In January 1991 Evans performed the role of Lucas Wardlaw in the premiere of the revised version of Carlisle Floyd's The Passion of Jonathan Wade at the HGO; a role he later reprised at the Santa Fe Opera in 1996. In September 1991 he made his debut with the English National Opera at the London Coliseum as Rodolfo in La bohème under conductor Guido Ajmone-Marsan with Vivian Tierney as Mimì. He performed with that company again at the Coliseum in February 1992 as the Prince (Königssohn) in Engelbert Humperdinck's Königskinder.

In 1998 Evans performed the role of Mario Cavaradossi in Puccini's Tosca at the Amarillo Opera with María Luisa Tamez in the title role. In 1999 he performed the role of Samson in Camille Saint-Saëns's Samson and Delilah at the Shreveport Opera.

In 2000 Evans starred as Camp Williams in the world premiere of Carlisle Floyd's Cold Sassy Tree at the HGO. That same year he portrayed Captain Vere in Benjamin Britten's Billy Budd at the New Israeli Opera. He repeated that role at the Seattle Opera in 2001. He later portrayed the role of Red Whiskers in that opera for its production at the HGO in 2008.

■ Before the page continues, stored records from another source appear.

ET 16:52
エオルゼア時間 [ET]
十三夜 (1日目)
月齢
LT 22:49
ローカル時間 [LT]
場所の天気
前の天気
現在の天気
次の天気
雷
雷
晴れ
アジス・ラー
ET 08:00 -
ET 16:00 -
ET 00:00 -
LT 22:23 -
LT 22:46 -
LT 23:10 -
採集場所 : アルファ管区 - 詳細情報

In 2001 Evans portrayed Curley in Floyd's Of Mice and Menat the Utah Festival Opera, the Bregenzer Festspiele, and the Washington National Opera; a role he repeated at the HGO in 2002. The latter HGO production by Francesca Zambello was recorded and released by Albany Records in 2004. In March 2004 Evans created the role of Richard Smythe in the world premiere of Jake Heggie's The End of the Affair at the HGO. The following October he performed in another world premiere at the HGO, portraying General García in Daniel Catán's Salsipuedes: a Tale of Love, War and Anchovies. He later reprised that part at the HGO in 2008 for a performance that was broadcast live on NPR.

In 2008 Evans portrayed Einstein in the Amarillo Opera's production of Die Fledermaus with Donata Cucinotta as Adele and Suzanne Ramo as Rosalinda. He performed the same part that same year with the Austin Lyric Opera at the Long Center for the Performing Arts. Also in 2008, he returned to the Shreveport Opera as Basilio in The Marriage of Figaro.

In 2010 Evans returned to the HGO as the Rev. Horace Adams in Britten's Peter Grimes. In 2016 he created the role of Sir Charles Sedley in the world premiere of Floyd's Prince of Players at the HGO.

==Director==
In 2007 Evans directed the Austin Lyric Opera's production of The Barber of Seville.

==Teaching career==
In 1998 he joined the voice faculty of the University of Houston. He previously taught on the voice faculty of the University of Miami where he began teaching in 1994. As of 2024, he remains a professor of vocal music at the University of Houston where he is currently the C.W. Moores Jr. Endowed Professor of Music.